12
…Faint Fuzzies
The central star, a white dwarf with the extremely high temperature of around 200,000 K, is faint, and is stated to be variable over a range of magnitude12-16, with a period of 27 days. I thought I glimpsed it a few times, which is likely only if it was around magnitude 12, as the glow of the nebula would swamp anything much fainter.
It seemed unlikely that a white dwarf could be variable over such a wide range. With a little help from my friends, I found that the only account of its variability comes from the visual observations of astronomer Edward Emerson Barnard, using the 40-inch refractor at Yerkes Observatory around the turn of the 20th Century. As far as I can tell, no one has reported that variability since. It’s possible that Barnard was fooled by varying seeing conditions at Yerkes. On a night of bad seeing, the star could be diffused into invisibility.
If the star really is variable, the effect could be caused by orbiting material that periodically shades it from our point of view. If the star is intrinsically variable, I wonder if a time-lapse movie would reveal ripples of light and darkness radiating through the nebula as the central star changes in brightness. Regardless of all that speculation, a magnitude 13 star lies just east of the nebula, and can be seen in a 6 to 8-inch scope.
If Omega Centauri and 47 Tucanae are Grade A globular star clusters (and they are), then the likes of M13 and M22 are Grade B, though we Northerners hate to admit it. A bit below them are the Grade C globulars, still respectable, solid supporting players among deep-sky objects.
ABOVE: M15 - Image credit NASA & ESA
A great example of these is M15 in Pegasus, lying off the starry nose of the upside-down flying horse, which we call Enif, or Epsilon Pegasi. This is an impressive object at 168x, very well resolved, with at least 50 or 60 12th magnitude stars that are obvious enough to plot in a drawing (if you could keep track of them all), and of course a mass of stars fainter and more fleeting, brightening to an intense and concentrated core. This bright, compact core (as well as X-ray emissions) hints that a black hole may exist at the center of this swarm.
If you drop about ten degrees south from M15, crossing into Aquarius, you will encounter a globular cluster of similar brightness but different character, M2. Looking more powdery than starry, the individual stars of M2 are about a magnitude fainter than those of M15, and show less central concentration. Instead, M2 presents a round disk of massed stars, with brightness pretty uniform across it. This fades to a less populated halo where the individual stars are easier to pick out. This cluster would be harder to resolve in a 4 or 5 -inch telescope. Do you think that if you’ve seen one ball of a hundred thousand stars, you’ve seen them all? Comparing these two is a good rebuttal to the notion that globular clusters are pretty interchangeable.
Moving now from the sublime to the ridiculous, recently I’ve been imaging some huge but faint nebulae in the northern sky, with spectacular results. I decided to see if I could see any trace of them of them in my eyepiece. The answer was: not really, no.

> Exercise instructions
Find "The central star, a" in the entries above and copy that whole line exactly, then each line after it through the line that contains "It seemed unlikely".

> Exercise solution
The central star, a white dwarf with the extremely high temperature of around 200,000 K, is faint, and is stated to be variable over a range of magnitude12-16, with a period of 27 days. I thought I glimpsed it a few times, which is likely only if it was around magnitude 12, as the glow of the nebula would swamp anything much fainter.
It seemed unlikely that a white dwarf could be variable over such a wide range. With a little help from my friends, I found that the only account of its variability comes from the visual observations of astronomer Edward Emerson Barnard, using the 40-inch refractor at Yerkes Observatory around the turn of the 20th Century. As far as I can tell, no one has reported that variability since. It’s possible that Barnard was fooled by varying seeing conditions at Yerkes. On a night of bad seeing, the star could be diffused into invisibility.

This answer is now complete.